Swedish turnip, Brassica napus var. Napobrassica / Cruciferae (Brassicaceae)
Postharvest Atmosphere Management
The storage of Swedish turnips is similar to that of turnips. The roots tend to lignify, that is to say, to become woody.

At home the leaves must be separated from the bulb and kept in perforated plastic bags in the fridge. Under these conditions they may last up to two weeks.

This species can be stored for relatively long periods of time. The produce is stored without washing, free of leaves; damaged leaves or the leaves suffering from damages caused by freezing must be removed. They are kept in cellars or cold store rooms.

If they are kept at 0ºC and 90-95% of relative moisture they might last for 4 or 6 months. Relative moisture below 90% results in a shorter period of preservation.
Distribution
The conditions for the storage of Swedish turnips are also suitable for their transport and distribution. The optimal temperature for sea transport is 0ºC and the relative moisture must be between 95-100%.
Postharvest Problems
The respiration heat is relatively low, having a direct relation to the long period of preservation of this vegetable. As the time of storage prolongs, the heat increases.

The changes that harvested Swedish turnips may undergo are: loss of water, rotting, sprouting, lignification, and loss of taste.

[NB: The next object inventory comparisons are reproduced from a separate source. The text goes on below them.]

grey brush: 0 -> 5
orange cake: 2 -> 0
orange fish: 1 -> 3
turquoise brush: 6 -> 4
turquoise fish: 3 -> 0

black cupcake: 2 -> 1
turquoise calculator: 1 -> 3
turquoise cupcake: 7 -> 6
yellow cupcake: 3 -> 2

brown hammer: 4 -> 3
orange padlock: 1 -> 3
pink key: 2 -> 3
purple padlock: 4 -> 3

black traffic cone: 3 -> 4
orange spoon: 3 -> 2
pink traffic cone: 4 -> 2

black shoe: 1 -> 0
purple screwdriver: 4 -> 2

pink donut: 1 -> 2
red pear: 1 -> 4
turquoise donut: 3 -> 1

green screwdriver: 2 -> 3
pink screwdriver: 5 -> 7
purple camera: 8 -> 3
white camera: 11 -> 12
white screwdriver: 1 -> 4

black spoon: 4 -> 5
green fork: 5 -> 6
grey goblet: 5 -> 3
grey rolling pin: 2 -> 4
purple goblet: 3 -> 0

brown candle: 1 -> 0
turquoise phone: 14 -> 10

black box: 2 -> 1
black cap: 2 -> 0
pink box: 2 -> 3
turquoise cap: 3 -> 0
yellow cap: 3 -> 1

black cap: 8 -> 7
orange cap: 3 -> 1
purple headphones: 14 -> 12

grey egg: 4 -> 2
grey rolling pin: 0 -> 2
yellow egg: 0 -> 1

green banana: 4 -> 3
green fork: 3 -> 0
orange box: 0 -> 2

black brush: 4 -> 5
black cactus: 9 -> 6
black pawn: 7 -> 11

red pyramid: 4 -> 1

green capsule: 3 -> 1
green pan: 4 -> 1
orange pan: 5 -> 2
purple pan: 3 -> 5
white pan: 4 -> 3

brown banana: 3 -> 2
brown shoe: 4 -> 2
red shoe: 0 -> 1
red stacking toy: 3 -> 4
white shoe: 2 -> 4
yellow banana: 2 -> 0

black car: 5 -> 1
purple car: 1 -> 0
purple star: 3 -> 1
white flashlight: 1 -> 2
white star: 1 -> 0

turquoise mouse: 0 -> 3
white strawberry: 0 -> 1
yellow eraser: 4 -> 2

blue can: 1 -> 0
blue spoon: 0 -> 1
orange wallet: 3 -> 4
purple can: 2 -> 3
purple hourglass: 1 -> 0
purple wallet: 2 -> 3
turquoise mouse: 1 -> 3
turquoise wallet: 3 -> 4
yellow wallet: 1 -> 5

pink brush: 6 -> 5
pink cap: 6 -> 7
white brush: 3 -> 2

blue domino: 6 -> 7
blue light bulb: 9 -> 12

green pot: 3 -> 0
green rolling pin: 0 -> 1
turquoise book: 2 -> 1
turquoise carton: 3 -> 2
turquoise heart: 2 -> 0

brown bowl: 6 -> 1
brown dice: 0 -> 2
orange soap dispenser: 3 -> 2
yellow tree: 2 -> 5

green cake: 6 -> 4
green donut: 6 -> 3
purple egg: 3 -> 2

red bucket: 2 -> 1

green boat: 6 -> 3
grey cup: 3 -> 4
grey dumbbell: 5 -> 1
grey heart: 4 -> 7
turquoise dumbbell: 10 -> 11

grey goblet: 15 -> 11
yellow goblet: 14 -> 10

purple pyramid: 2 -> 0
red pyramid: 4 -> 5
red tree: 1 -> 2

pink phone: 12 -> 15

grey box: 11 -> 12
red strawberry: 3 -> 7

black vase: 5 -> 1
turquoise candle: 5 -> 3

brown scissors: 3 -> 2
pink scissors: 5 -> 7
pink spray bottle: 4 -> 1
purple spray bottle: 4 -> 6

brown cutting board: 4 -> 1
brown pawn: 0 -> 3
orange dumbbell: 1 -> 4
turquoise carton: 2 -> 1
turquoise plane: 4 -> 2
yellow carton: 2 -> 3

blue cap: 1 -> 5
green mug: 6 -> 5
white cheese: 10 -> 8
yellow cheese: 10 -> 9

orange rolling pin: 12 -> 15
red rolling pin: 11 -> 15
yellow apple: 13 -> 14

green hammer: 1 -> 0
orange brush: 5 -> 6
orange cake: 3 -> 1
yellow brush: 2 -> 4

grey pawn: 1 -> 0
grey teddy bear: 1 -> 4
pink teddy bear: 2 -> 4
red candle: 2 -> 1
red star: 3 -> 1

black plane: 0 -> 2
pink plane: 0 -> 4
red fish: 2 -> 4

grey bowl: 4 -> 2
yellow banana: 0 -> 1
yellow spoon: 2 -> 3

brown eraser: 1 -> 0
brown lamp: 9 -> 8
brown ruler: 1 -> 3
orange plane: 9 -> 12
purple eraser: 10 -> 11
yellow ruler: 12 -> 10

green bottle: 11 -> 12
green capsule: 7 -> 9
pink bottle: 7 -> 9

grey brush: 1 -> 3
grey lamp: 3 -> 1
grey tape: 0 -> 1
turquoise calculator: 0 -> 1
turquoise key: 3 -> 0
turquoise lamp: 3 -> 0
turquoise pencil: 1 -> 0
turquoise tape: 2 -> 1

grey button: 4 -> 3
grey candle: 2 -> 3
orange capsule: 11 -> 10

The loss of water causes the diminution of weight, wrinkling and softening of the product. High relative moisture in the storage environment is essential in order to diminish the product’s drying. Relative moisture of 90-95% brings along the softening of the produce caused by the loss of water. However, levels of moisture next to saturation (98-100%) avoid this phenomenon. Waxing is another method used to avoid drying.

Rotting is usually the second limiting factor in Swedish turnip storage. It is caused by inadequate temperatures of storage. At temperatures of 4ºC for 9 months, the loss of weight caused by rot is around 10%.

With prolonged time of storage, the Swedish turnips sprout. This process is controlled by means of growth regulators, but in Spain there are no products registered for this species.

The progressive increase of lignin causes the hardening of the vegetable, which diminishes its organoleptic quality.

Although this species has a long post-harvest life, with the time the taste diminishes in quality.